Smith saw wheelchair users perform this same maneuver over and over again. He noted that there is an affordable senior housing complex near the intersection, but there is no curb ramp at the intersection that could accommodate wheelchairs.
Again and again on State Street, Smith found that the infrastructure was failing people who were vulnerable. The situation was similar at bus stops, where pedestrians were put in a dangerous position by the lack of amenities. Rather than stand on the side of the road next to a pole in the rain or the hot sun without a place to sit, for example, bus riders would wait under an awning of a nearby business. “And then the moment a bus would come, you’d see a mid-block crossing, running across the street,” Smith said.
There is a lot that can be done to repair roads like Roosevelt and State, however.
Not too long ago, New York City’s Roosevelt Boulevard equivalent— Queens Boulevard—was known locally as the Boulevard of Death. Between 1990 and 2014, 189 people—predominately pedestrians—were killed on this 10-lane raceway through some of the most densely populated, transit-dependent neighborhoods in the United States.
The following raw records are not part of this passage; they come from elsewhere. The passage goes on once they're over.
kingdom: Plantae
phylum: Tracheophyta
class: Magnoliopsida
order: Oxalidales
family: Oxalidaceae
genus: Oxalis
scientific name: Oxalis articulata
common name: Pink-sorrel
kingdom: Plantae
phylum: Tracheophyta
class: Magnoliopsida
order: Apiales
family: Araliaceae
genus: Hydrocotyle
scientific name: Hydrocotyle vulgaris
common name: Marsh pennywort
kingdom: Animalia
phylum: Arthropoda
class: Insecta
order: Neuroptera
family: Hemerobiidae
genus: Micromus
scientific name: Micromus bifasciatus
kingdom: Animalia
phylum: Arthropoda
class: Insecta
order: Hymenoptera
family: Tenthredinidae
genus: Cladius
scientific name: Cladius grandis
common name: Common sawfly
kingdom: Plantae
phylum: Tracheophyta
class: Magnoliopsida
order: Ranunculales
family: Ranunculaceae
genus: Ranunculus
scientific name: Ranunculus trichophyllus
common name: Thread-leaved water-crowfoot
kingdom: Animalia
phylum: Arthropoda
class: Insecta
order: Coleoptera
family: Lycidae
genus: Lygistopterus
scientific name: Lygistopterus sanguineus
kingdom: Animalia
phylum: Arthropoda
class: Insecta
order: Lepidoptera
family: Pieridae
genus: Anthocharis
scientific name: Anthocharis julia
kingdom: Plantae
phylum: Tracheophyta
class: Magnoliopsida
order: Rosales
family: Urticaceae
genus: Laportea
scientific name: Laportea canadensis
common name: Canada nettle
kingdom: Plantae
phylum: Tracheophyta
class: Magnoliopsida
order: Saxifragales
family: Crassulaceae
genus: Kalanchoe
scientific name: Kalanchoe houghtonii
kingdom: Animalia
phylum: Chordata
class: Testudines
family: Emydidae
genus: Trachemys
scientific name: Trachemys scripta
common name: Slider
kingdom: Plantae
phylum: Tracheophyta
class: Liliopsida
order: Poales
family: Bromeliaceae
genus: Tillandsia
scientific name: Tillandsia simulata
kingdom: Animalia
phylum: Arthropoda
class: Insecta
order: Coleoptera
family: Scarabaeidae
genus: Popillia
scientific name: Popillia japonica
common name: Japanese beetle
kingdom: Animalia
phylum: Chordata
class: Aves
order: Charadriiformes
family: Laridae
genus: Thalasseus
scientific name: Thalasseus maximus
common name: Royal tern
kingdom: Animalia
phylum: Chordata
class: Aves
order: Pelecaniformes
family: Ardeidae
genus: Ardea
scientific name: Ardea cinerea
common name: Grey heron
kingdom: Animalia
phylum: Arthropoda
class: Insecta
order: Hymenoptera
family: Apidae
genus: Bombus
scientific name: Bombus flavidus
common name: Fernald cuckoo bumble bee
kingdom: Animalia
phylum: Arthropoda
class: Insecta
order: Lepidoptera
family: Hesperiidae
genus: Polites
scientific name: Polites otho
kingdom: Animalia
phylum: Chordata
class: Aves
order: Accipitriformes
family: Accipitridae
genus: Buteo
But in 2014, city officials overhauled the road. They painted the outside lane green and added plastic bollards—a series of evenly spaced posts—creating a protected bike lane. On the curbside, they added a red-painted lane reserved for city buses. The redesign was cheap—according to The New York Times, the cost was just $4 million—but it was remarkably effective. There was not a single traffic fatality on the road following the redesign until 2018.
Atherton said that classism and racism help explain the lack of concern across the United States. “We have the solutions. We actually have the funding; we’re just not spending it well,” Atherton said. “We just don’t have the political will.”